Could leasing company vehicles be a viable alternative to owning?
Businesses that use vehicles on a regular basis could be holding on to depreciating assets for too long, according to Birmingham-based Lex Autolease.
The firm revealed UK SMEs could be holding on to £6.7bn of depreciating vehicle assets and that they choose to replace on a constant basis rather than lease.
This can require a considerable outlay and for businesses operating on tight financial scales, this can severely impact the cash flow of the company.
Many work vehicles depreciate very quickly due to the levels of stress they are put under as part of their working role, and this can mean they need replacing on a more regular basis.
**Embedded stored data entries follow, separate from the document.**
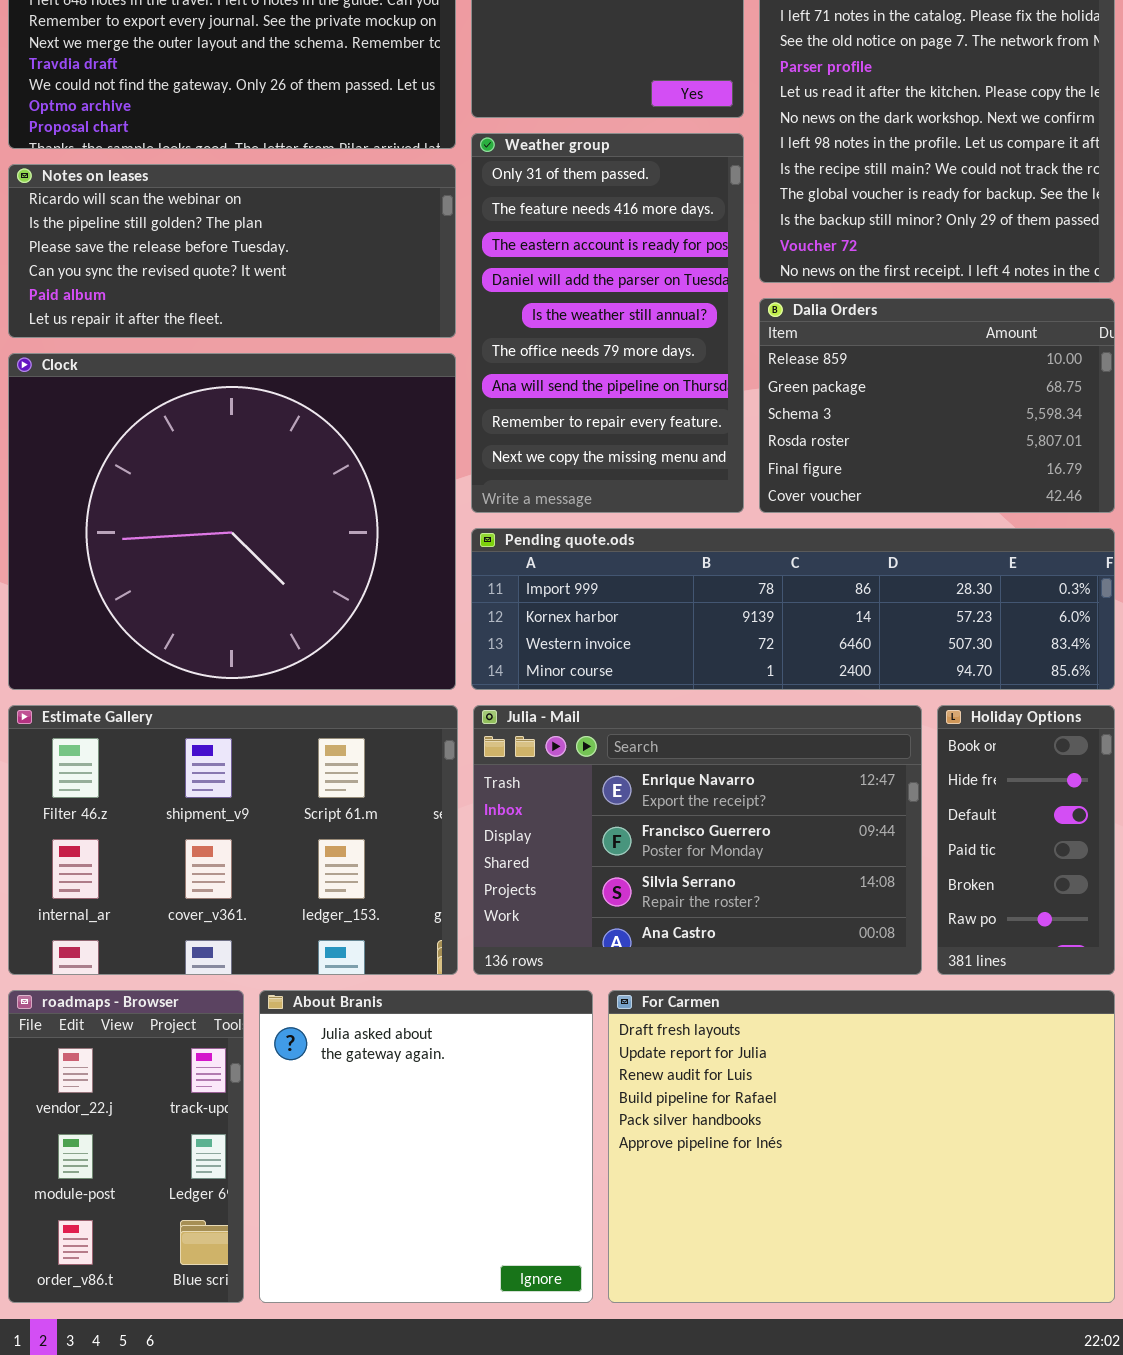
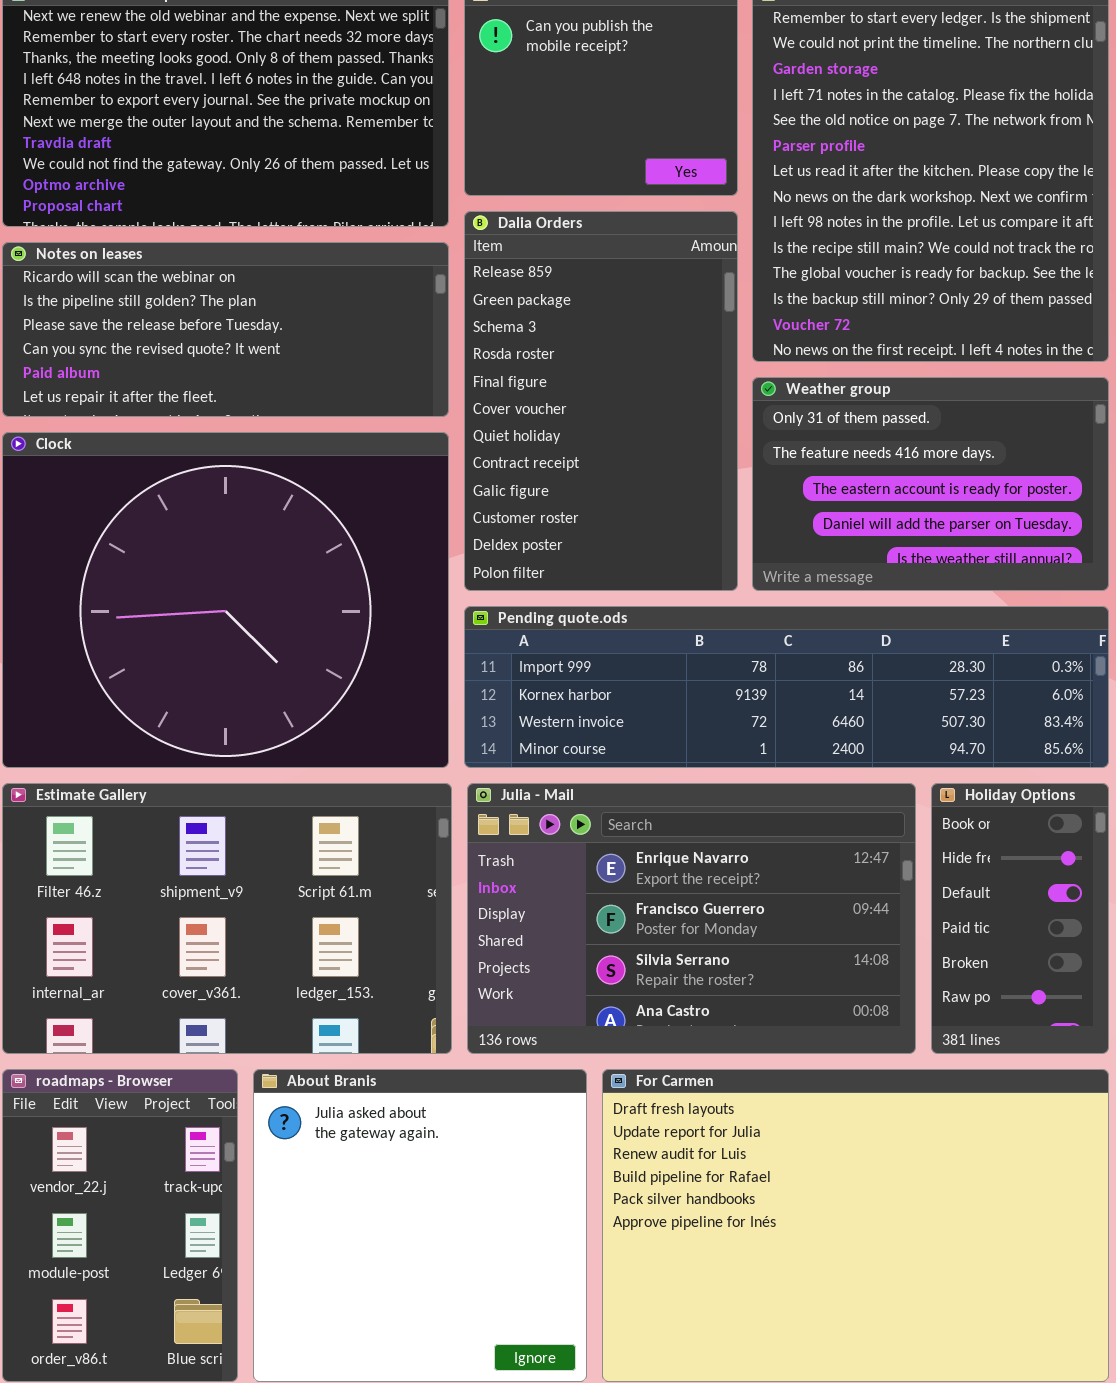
Weather group: [471,133,744,513] -> [752,377,1109,591], moved, resized
Dalia Orders: [759,298,1115,513] -> [464,211,738,591], moved, resized

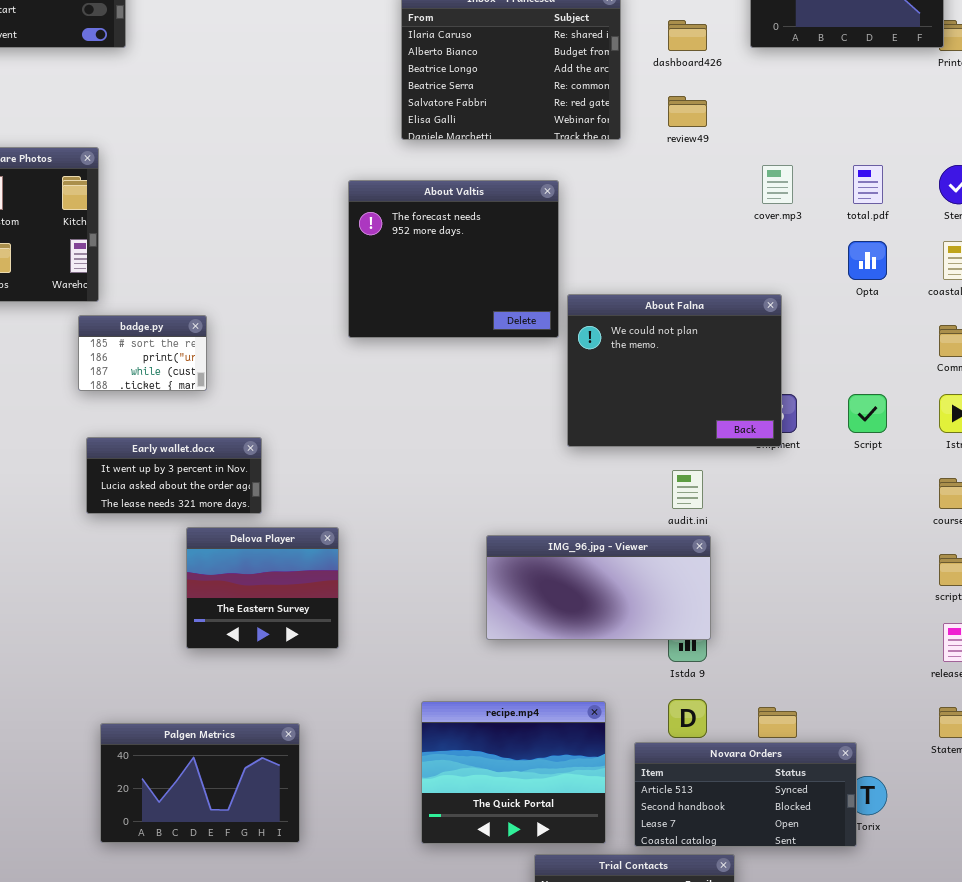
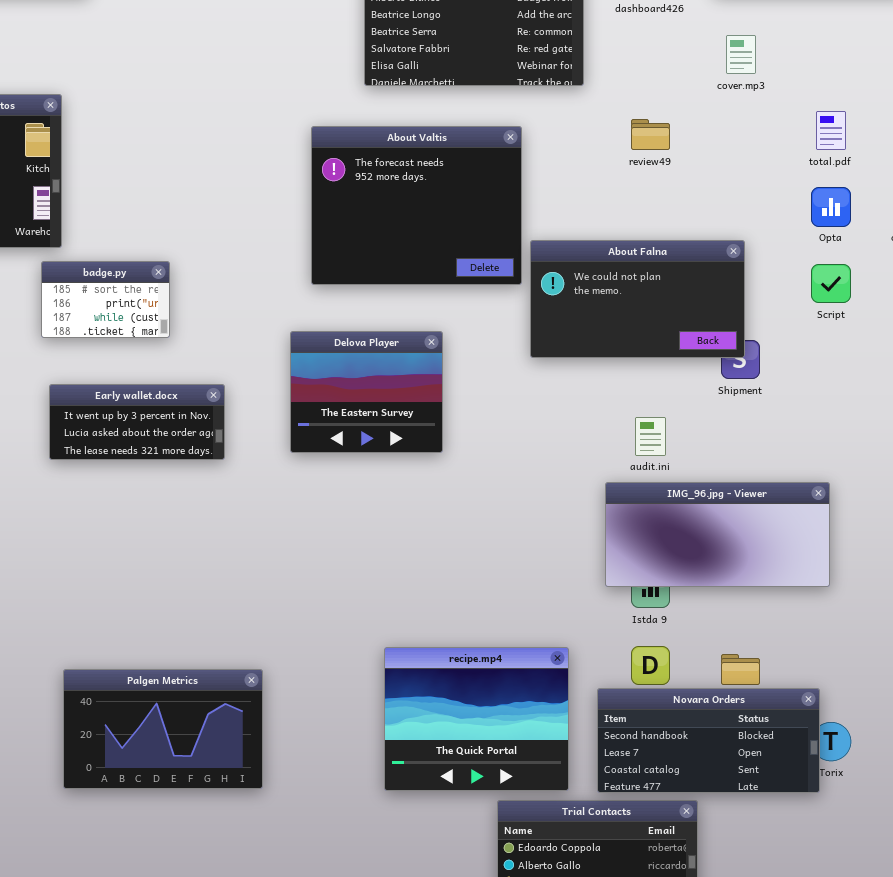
review49: [668,96,707,127] -> [631,119,670,150], moved
cover.mp3: [762,165,793,204] -> [726,35,756,74], moved
About Falna: [567,294,782,447] -> [530,240,745,358], resized
Script: [848,394,887,433] -> [811,264,851,303], moved
Delova Player: [186,527,339,649] -> [290,331,443,453], moved
IMG_96.jpg - Viewer: [486,535,711,640] -> [605,482,830,587], moved
Novara Orders: [634,742,857,847] -> [597,688,820,793], scrolled down 1 row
Money tied up in these assets is being wasted away and this could mean the firms concerned are missing out on potential growth opportunities.
Assessing your available options
Should this impact on the cash flow of a company, business turnaround methods could be an option to improve the situation.
Alternatively, opting to lease, rather than own, could save money for businesses in the long term and also improve the standard of vehicle options available.
The Leasing Revolution report from Lex Autolease estimates that 68% of the 1.5m vans and light commercial vehicles that are registered to British businesses are owned.
In these cases, the report states that the majority were purchased using cash reserves or a bank loan, placing additional pressure on finances as a result.
The average van or light commercial vehicle that is owned by an SME is currently around eight years old – with estimates suggesting each vehicle will have depreciated by more than £10,000 in that period.
As a result, this could potentially limit the long-term possibilities for the companies concerned as money could be better spent on other aspects of business.
New growth opportunities, the payment of debts or business infrastructure improvements could all be considered were less money to be spent on vehicles.
When considered in the long-term, the costs of leasing are considerably below those of buying, offering an alternative to businesses that maintain success, while promoting growth potential at the same time.